Le nombre de médecins à Cuba a été multiplié par 11 depuis le début de la Révolution. Il y en avait 6 286, en 1958; en 2007, il y en avait 72 416, c’est-à-dire 1 médecin par 155 habitants. Cuba est le pays qui possède le plus grand nombre de médecins par habitant dans le monde entier. L’Amérique latine a été largement bénéficiaire de cette politique responsable, basée sur l’humanisme et la solidarité.
Nous, gens d’Amérique latine, avons pu observer avec orgueil que Cuba pratiquait une politique extérieure basée sur des principes qui sont en conformité avec le droit international : l’égalité entre les nations, l’autodétermination des peuples, le respect mutuel, la justice sociale, la dignité pour tous les êtres humains de la Terre, tout en accordant une attention spéciale à la défense des droits des peuples du Tiers Monde.

▸ **Consigne de travail 1**
Comment traduit-on en anglais la phrase « Cuba est le pays qui possède le plus grand nombre de médecins par habitant dans le monde entier. », tirée du texte sur Cuba ?
▸ **Consigne de travail 2**
Recopiez fidèlement le passage du texte sur Cuba qui va de « Le nombre de » à « et la solidarité. ».
Les enregistrements qui suivent n'ont aucun lien avec le texte sur Cuba.

▸ **Données extraites**
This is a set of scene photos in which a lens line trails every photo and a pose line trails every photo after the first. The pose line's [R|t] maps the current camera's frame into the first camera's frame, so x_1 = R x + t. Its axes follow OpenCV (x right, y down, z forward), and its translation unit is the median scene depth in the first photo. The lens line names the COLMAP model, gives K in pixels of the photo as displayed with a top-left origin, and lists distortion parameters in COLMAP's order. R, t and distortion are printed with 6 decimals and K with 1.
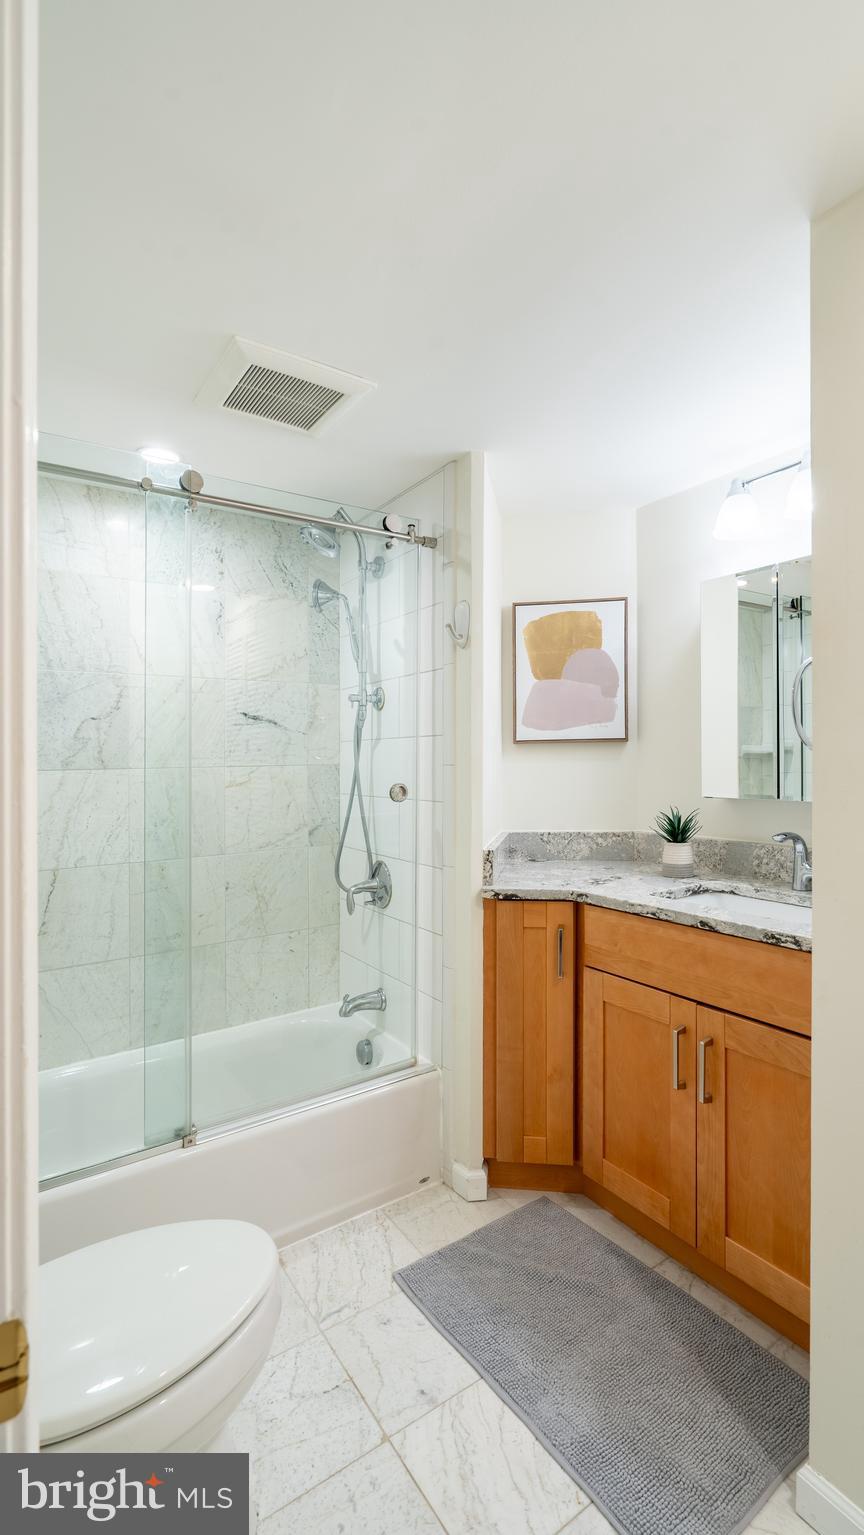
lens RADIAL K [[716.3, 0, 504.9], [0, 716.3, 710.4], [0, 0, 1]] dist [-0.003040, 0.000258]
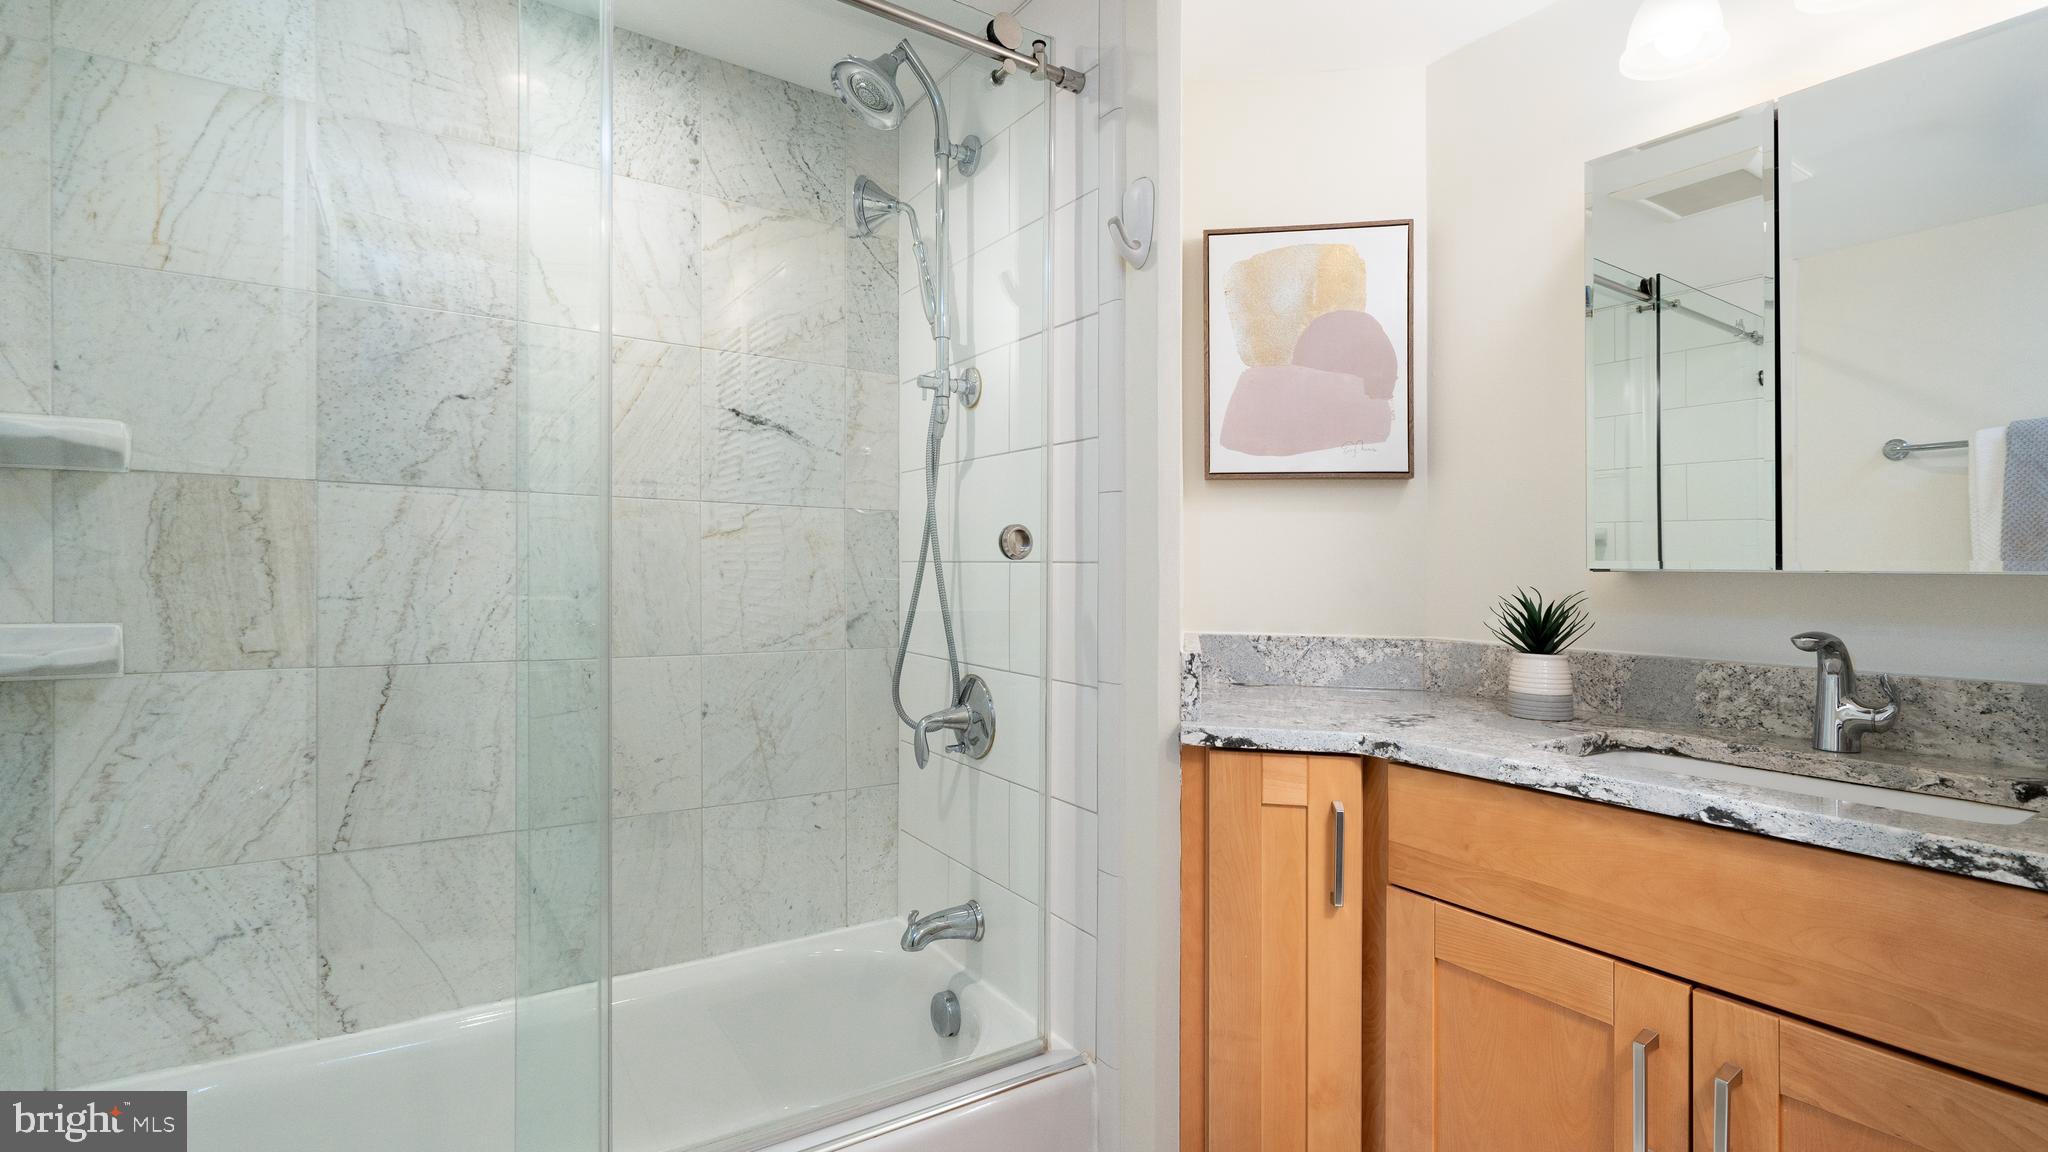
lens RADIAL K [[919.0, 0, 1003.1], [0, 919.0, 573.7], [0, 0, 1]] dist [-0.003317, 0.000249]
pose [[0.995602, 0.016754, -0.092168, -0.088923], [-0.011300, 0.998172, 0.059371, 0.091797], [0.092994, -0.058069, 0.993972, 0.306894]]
==
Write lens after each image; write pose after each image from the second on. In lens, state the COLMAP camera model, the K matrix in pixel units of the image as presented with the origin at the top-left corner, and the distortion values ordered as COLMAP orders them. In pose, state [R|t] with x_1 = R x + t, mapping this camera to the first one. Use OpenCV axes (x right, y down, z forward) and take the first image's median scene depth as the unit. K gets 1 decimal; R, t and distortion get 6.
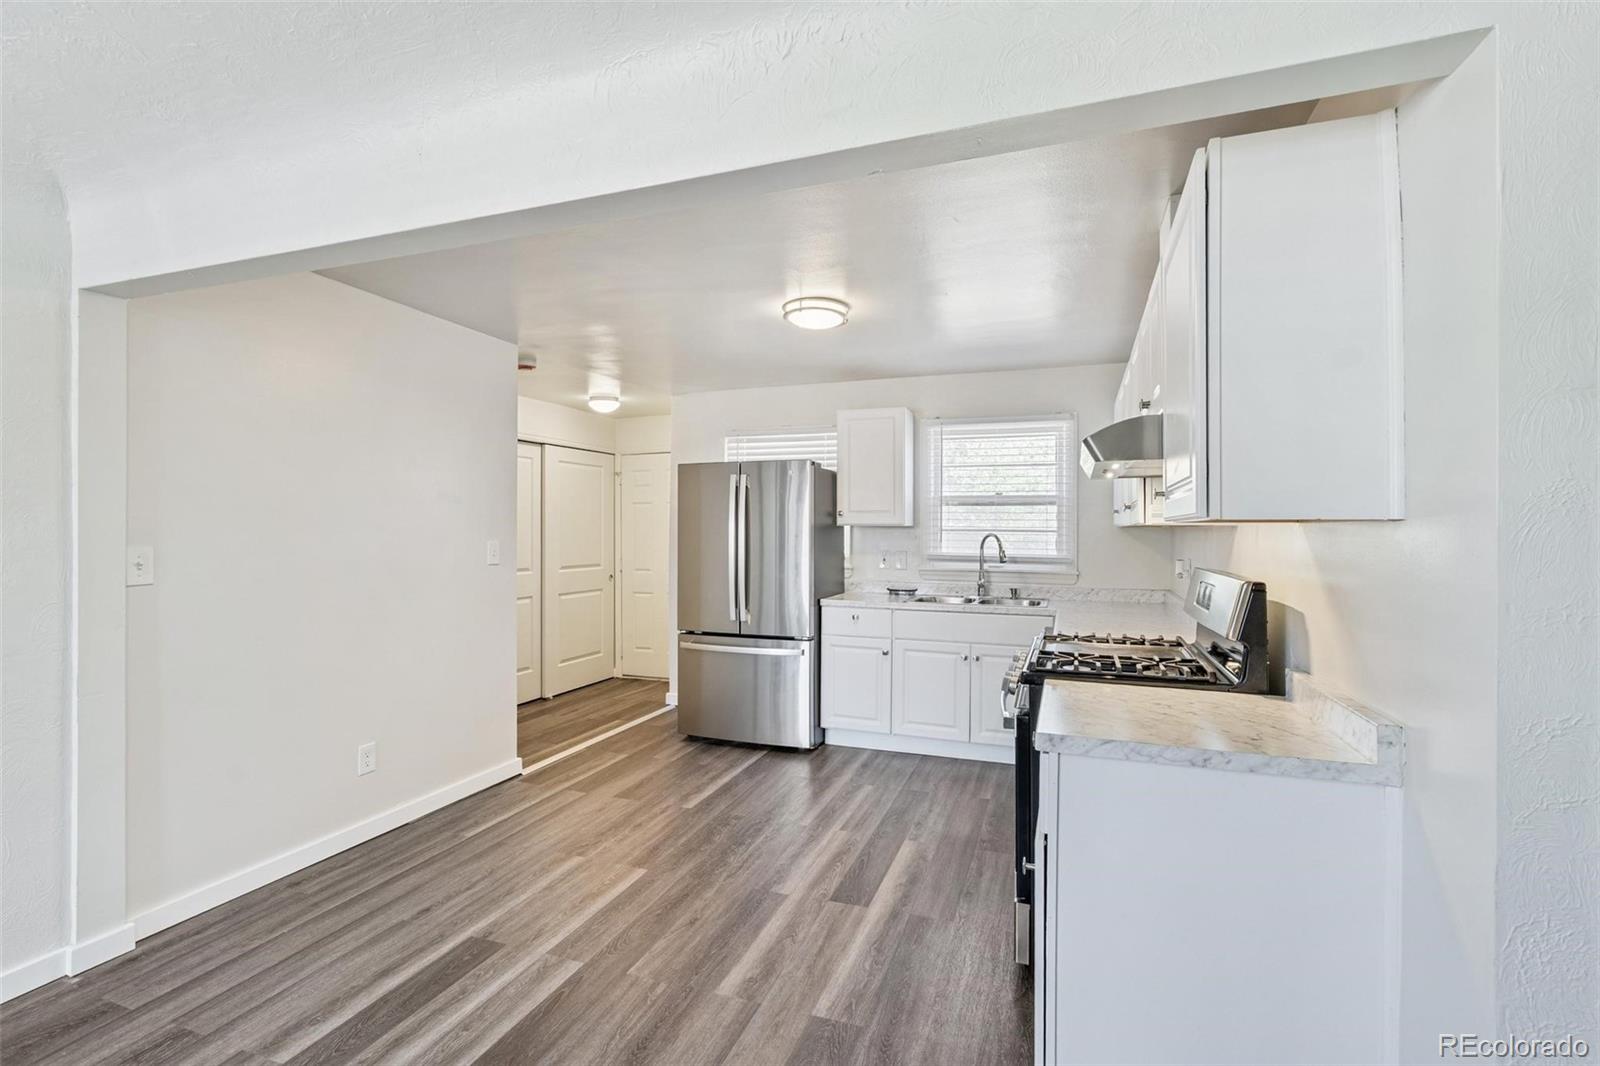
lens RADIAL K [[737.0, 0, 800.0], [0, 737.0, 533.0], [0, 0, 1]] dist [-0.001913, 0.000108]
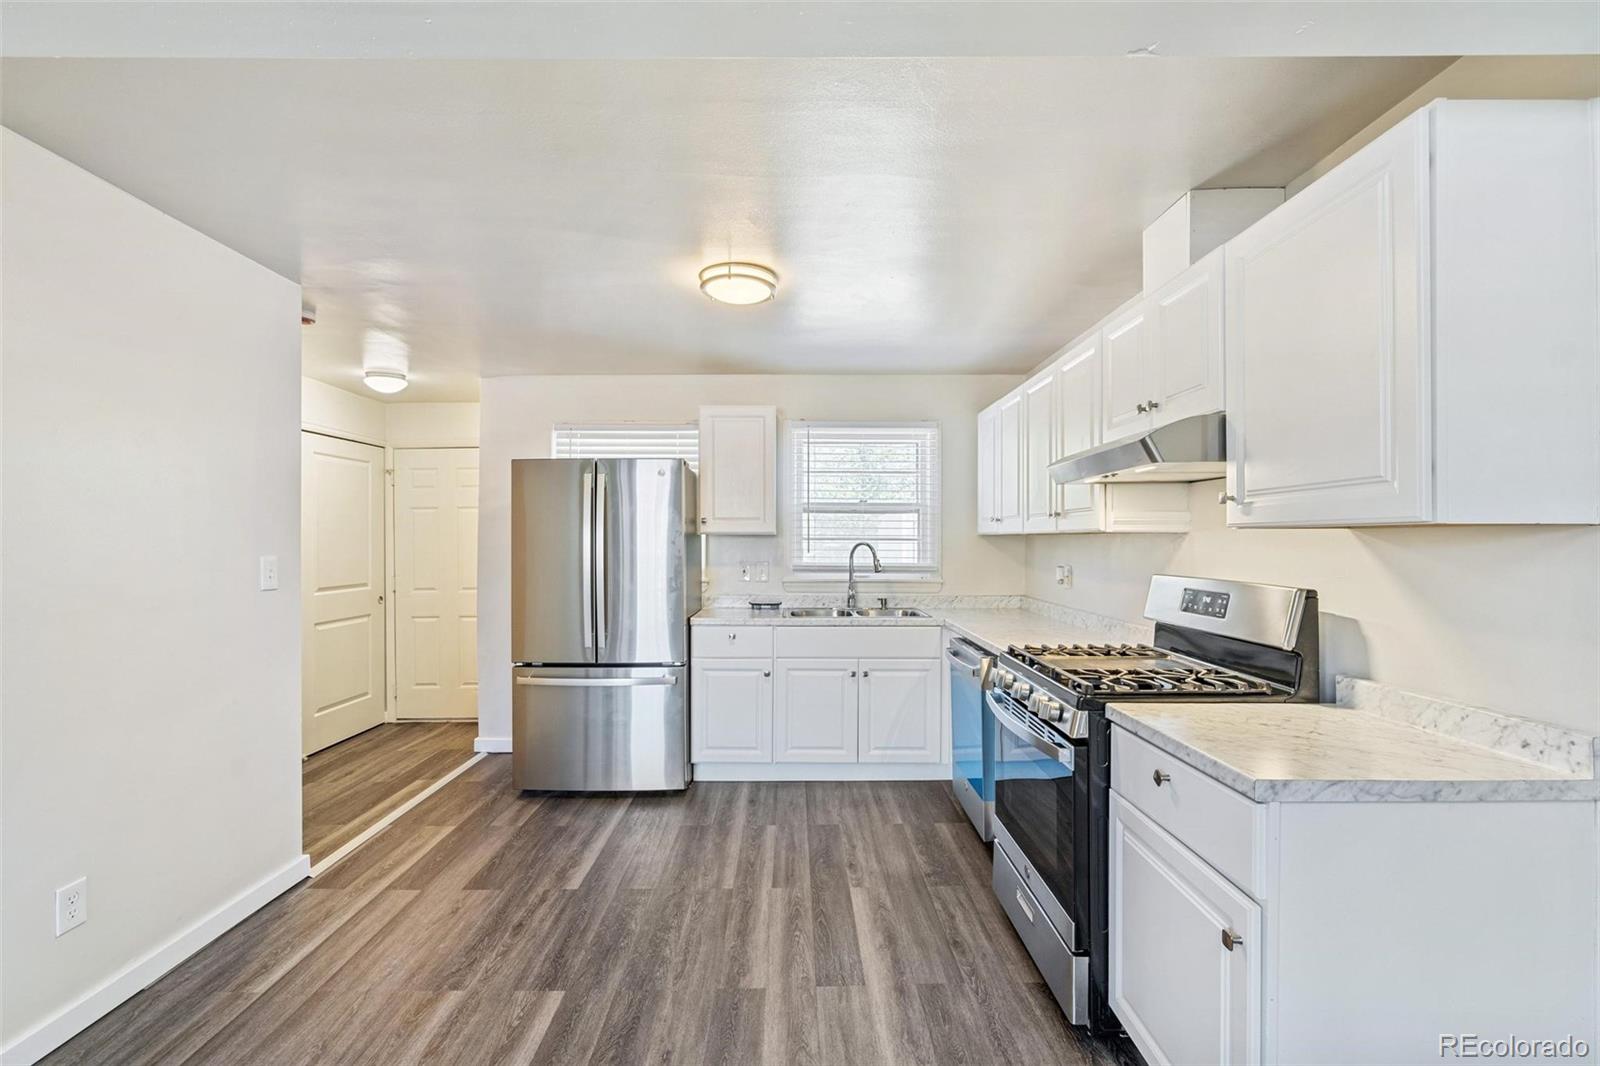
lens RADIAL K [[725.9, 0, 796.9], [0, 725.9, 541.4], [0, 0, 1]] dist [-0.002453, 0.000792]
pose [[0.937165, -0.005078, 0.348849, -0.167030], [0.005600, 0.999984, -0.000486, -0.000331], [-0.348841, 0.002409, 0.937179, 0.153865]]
* * *
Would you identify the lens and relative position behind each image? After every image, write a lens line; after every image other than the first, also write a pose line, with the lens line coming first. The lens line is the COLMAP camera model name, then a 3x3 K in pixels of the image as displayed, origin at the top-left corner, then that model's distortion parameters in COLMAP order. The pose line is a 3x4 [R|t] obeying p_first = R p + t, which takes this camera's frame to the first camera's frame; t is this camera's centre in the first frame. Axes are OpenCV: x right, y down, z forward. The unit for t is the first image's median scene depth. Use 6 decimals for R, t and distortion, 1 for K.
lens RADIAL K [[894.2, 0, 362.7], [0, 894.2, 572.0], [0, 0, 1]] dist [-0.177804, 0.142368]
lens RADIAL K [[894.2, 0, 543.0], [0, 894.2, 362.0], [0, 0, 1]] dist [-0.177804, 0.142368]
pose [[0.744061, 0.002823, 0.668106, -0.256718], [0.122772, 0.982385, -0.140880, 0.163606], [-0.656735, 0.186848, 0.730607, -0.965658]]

▸ **Solution 1**
Cuba is the country with the largest number of doctors per capita in the entire world.

▸ **Solution 2**
Le nombre de médecins à Cuba a été multiplié par 11 depuis le début de la Révolution. Il y en avait 6 286, en 1958; en 2007, il y en avait 72 416, c’est-à-dire 1 médecin par 155 habitants. Cuba est le pays qui possède le plus grand nombre de médecins par habitant dans le monde entier. L’Amérique latine a été largement bénéficiaire de cette politique responsable, basée sur l’humanisme et la solidarité.